Alors que les grandes économies poursuivent une stratégie " tous azimuts " pour remplacer les combustibles fossiles russes, les mesures à court terme risquent de créer une dépendance à long terme aux combustibles fossiles et de fermer la fenêtre à 1,5°, avertissait fin mars le Secrétaire général de l’ONU, António Guterres. "Les pays pourraient être tellement absorbés par le déficit immédiat d’approvisionnement en combustibles fossiles qu’ils négligeraient ou mettraient à genoux les politiques visant à réduire l’utilisation des combustibles fossiles".
Un constat partagé par Jean-Pascal van Ypersele, qui craint le recours au gaz liquéfié provenant des États-Unis pour pallier le gaz russe. "Si on essaye de rendre l’Europe indépendante de la Russie le plus vite possible, on va faire appel au gaz liquéfié des États-Unis. Or, c’est à nouveau investir dans des infrastructures fossiles. On se dirige à nouveau dans la mauvaise direction, tout comme pour la prolongation des centrales à charbon."
On a l’impression que c’est un réveil brutal pour les pays industrialisés qui se rendent compte de leur dépendance aux énergies fossiles.
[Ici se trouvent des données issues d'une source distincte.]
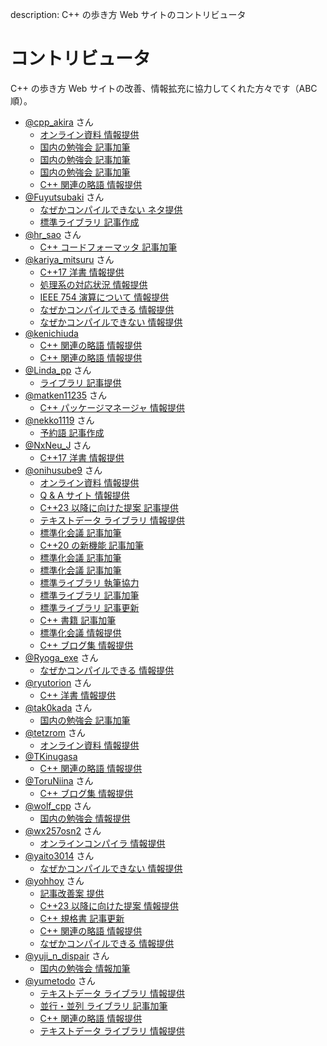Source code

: description: C++ の歩き方 Web サイトのコントリビュータ

# コントリビュータ

C++ の歩き方 Web サイトの改善、情報拡充に協力してくれた方々です（ABC 順）。

<!-- ABC 順-->

- [@cpp_akira](https://twitter.com/cpp_akira) さん
    - [オンライン資料 情報提供](https://github.com/cppmap/cppmap.docs/pull/16)
    - [国内の勉強会 記事加筆](https://github.com/cppmap/cppmap.docs/pull/24)
    - [国内の勉強会 記事加筆](https://github.com/cppmap/cppmap.docs/pull/30)
    - [国内の勉強会 記事加筆](https://github.com/cppmap/cppmap.docs/pull/33)
    - [C++ 関連の略語 情報提供](https://github.com/cppmap/cppmap.docs/issues/41)
- [@Fuyutsubaki](https://twitter.com/Fuyutsubaki) さん
    - [なぜかコンパイルできない ネタ提供](https://github.com/cppmap/cppmap.docs/issues/9#issuecomment-472076826)
    - [標準ライブラリ 記事作成](https://github.com/cppmap/cppmap.docs/pull/12)
- [@hr_sao](https://twitter.com/hr_sao) さん
    - [C++ コードフォーマッタ 記事加筆](https://github.com/cppmap/cppmap.docs/pull/36)
- [@kariya_mitsuru](https://twitter.com/kariya_mitsuru) さん
    - [C++17 洋書 情報提供](https://github.com/cppmap/cppmap.docs/issues/6)
    - [処理系の対応状況 情報提供](https://github.com/cppmap/cppmap.docs/pull/7)
    - [IEEE 754 演算について 情報提供](https://twitter.com/kariya_mitsuru/status/1148972200713584640)
    - [なぜかコンパイルできる 情報提供](https://twitter.com/kariya_mitsuru/status/1369276950972309509)
    - [なぜかコンパイルできない 情報提供](https://twitter.com/kariya_mitsuru/status/1369294046456332296)
- [@kenichiuda](https://twitter.com/kenichiuda)
    - [C++ 関連の略語 情報提供](https://github.com/cppmap/cppmap.docs/issues/41#issuecomment-693335310)
    - [C++ 関連の略語 情報提供](https://github.com/cppmap/cppmap.docs/issues/41#issuecomment-855238514)
- [@Linda_pp](https://twitter.com/Linda_pp) さん
    - [ライブラリ 記事提供](https://github.com/cppmap/cppmap.docs/pull/22)
- [@matken11235](https://twitter.com/matken11235) さん
    - [C++ パッケージマネージャ 情報提供](https://github.com/cppmap/cppmap.docs/pull/2)
- [@nekko1119](https://twitter.com/nekko1119) さん
    - [予約語 記事作成](https://github.com/cppmap/cppmap.docs/pull/11)    
- [@NxNeu_J](https://twitter.com/NxNeu_J) さん
    - [C++17 洋書 情報提供](https://github.com/cppmap/cppmap.docs/issues/5)
- [@onihusube9](https://twitter.com/onihusube9) さん
    - [オンライン資料 情報提供](https://github.com/cppmap/cppmap.docs/pull/1)
    - [Q & A サイト 情報提供](https://twitter.com/onihusube9/status/1103168500703485952)
    - [C++23 以降に向けた提案 記事提供](https://github.com/cppmap/cppmap.docs/pull/4)
    - [テキストデータ ライブラリ 情報提供](https://github.com/cppmap/cppmap.docs/pull/10)
    - [標準化会議 記事加筆](https://github.com/cppmap/cppmap.docs/pull/19)
    - [C++20 の新機能 記事加筆](https://github.com/cppmap/cppmap.docs/pull/20)
    - [標準化会議 記事加筆](https://github.com/cppmap/cppmap.docs/pull/21)
    - [標準化会議 記事加筆](https://github.com/cppmap/cppmap.docs/pull/27)
    - [標準ライブラリ 執筆協力](https://github.com/cppmap/cppmap.docs/issues/28)
    - [標準ライブラリ 記事加筆](https://github.com/cppmap/cppmap.docs/issues/31)
    - [標準ライブラリ 記事更新](https://github.com/cppmap/cppmap.docs/pull/34)
    - [C++ 書籍 記事加筆](https://github.com/cppmap/cppmap.docs/pull/37)
    - [標準化会議 情報提供](https://twitter.com/onihusube9/status/1267252027999973376)
    - [C++ ブログ集 情報提供](https://github.com/cppmap/cppmap.docs/issues/42)
- [@Ryoga_exe](https://twitter.com/Ryoga_exe) さん
    - [なぜかコンパイルできる 情報提供](https://github.com/cppmap/cppmap.docs/issues/9#issuecomment-792805225)
- [@ryutorion](https://twitter.com/ryutorion) さん
    - [C++ 洋書 情報提供](https://twitter.com/ryutorion/status/1333744787136991234)
- [@tak0kada](https://twitter.com/tak0kada) さん
    - [国内の勉強会 記事加筆](https://github.com/cppmap/cppmap.docs/pull/26)
- [@tetzrom](https://twitter.com/tetzrom) さん
    - [オンライン資料 情報提供](https://github.com/cppmap/cppmap.docs/pull/15)
- [@TKinugasa](https://twitter.com/TKinugasa)
    - [C++ 関連の略語 情報提供](https://twitter.com/TKinugasa/status/1306694400215449600)
- [@ToruNiina](https://twitter.com/ToruNiina) さん
    - [C++ ブログ集 情報提供](https://github.com/cppmap/cppmap.docs/issues/42)
- [@wolf_cpp](https://twitter.com/wolf_cpp) さん
    - [国内の勉強会 情報提供](https://github.com/cppmap/cppmap.docs/pull/25)
- [@wx257osn2](https://twitter.com/wx257osn2) さん
    - [オンラインコンパイラ 情報提供](https://github.com/cppmap/cppmap.docs/pull/18)
- [@yaito3014](https://twitter.com/yaito3014) さん
    - [なぜかコンパイルできない 情報提供](https://github.com/cppmap/cppmap.docs/issues/9#issuecomment-792238518)
- [@yohhoy](https://twitter.com/yohhoy) さん
    - [記事改善案 提供](https://twitter.com/yohhoy/status/1106950996192747521)
    - [C++23 以降に向けた提案 情報提供](https://github.com/cppmap/cppmap.docs/pull/32)
    - [C++ 規格書 記事更新](https://github.com/cppmap/cppmap.docs/pull/38)
    - [C++ 関連の略語 情報提供](https://github.com/cppmap/cppmap.docs/issues/41)
    - [なぜかコンパイルできる 情報提供](https://github.com/cppmap/cppmap.docs/issues/9#issuecomment-791437878)
- [@yuji_n_dispair](https://twitter.com/yuji_n_dispair) さん
    - [国内の勉強会 情報加筆](https://github.com/cppmap/cppmap.docs/pull/29)
- [@yumetodo](https://twitter.com/yumetodo) さん
    - [テキストデータ ライブラリ 情報提供](https://github.com/cppmap/cppmap.docs/pull/17)
    - [並行・並列 ライブラリ 記事加筆](https://github.com/cppmap/cppmap.docs/pull/40)
    - [C++ 関連の略語 情報提供](https://github.com/cppmap/cppmap.docs/issues/41)
    - [テキストデータ ライブラリ 情報提供](https://github.com/cppmap/cppmap.docs/pull/44)

    
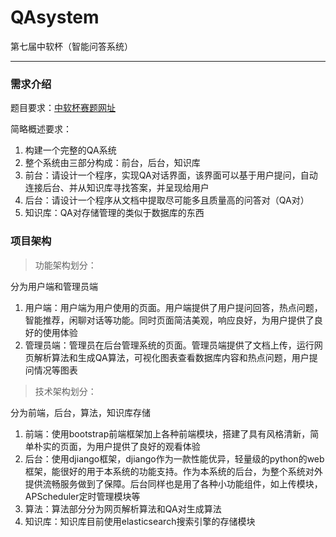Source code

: # QAsystem
第七届中软杯（智能问答系统）

---

### 需求介绍

题目要求：[中软杯赛题网址](http://www.cnsoftbei.com/bencandy.php?fid=151&aid=1612)

简略概述要求：
1. 构建一个完整的QA系统
2. 整个系统由三部分构成：前台，后台，知识库
3. 前台：请设计一个程序，实现QA对话界面，该界面可以基于用户提问，自动连接后台、并从知识库寻找答案，并呈现给用户
4. 后台：请设计一个程序从文档中提取尽可能多且质量高的问答对（QA对）
5. 知识库：QA对存储管理的类似于数据库的东西


### 项目架构

> 功能架构划分：

分为用户端和管理员端

1. 用户端：用户端为用户使用的页面。用户端提供了用户提问回答，热点问题，智能推荐，闲聊对话等功能。同时页面简洁美观，响应良好，为用户提供了良好的使用体验
2. 管理员端：管理员在后台管理系统的页面。管理员端提供了文档上传，运行网页解析算法和生成QA算法，可视化图表查看数据库内容和热点问题，用户提问情况等图表

> 技术架构划分：

分为前端，后台，算法，知识库存储

1. 前端：使用bootstrap前端框架加上各种前端模块，搭建了具有风格清新，简单朴实的页面，为用户提供了良好的观看体验
2. 后台：使用djiango框架，djiango作为一款性能优异，轻量级的python的web框架，能很好的用于本系统的功能支持。作为本系统的后台，为整个系统对外提供流畅服务做到了保障。后台同样也是用了各种小功能组件，如上传模块，APScheduler定时管理模块等
3. 算法：算法部分分为网页解析算法和QA对生成算法
4. 知识库：知识库目前使用elasticsearch搜索引擎的存储模块


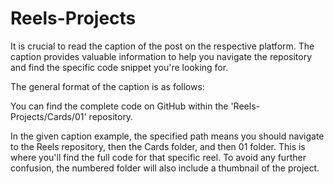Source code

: # Reels-Projects
It is crucial to read the caption of the post on the respective platform. The caption provides valuable information to help you navigate the repository and find the specific code snippet you're looking for.

The general format of the caption is as follows:

You can find the complete code on GitHub within the 'Reels-Projects/Cards/01' repository.

In the given caption example, the specified path means you should navigate to the Reels repository, then the Cards folder, and then 01 folder. This is where you'll find the full code for that specific reel. To avoid any further confusion, the numbered folder will also include a thumbnail of the project.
François Gemenne, spécialiste de la gouvernance du climat et des migrations, distingue quant à lui l’impact à court terme et celui à plus long terme de ce conflit. "On a l’impression que c’est un réveil brutal pour les pays industrialisés qui se rendent compte de leur dépendance aux énergies fossiles et aux régimes autocratiques", explique-t-il. Selon lui, si la crainte est que ces pays se tournent dans un premier temps vers d’autres ressources aussi voire plus polluantes, il y a aussi la possibilité que cette prise de conscience mène à une indépendance énergétique bénéfique.
C’est d’ailleurs l’hypothèse défendue par les économistes Maksym Chepeliev, Thomas Hertel et Dominique van der Mensbrugghe, qui viennent de publier une recherche intitulée "Réduire les exportations de combustibles fossiles de la Russie : une souffrance à court terme pour un gain à long terme" (Cutting Russia’s fossil fuel exports : Short-term pain for long-term gain). Selon eux, il serait possible de s’affranchir du pétrole et du gaz russes avec des effets bénéfiques sur le climat. Ils concluent notamment que des restrictions sur les exportations russes auraient un coût modeste pour l’économie de l’Union européenne, mais "se traduiraient par d’importants avantages environnementaux connexes grâce à la réduction des émissions de CO2 et des polluants atmosphériques".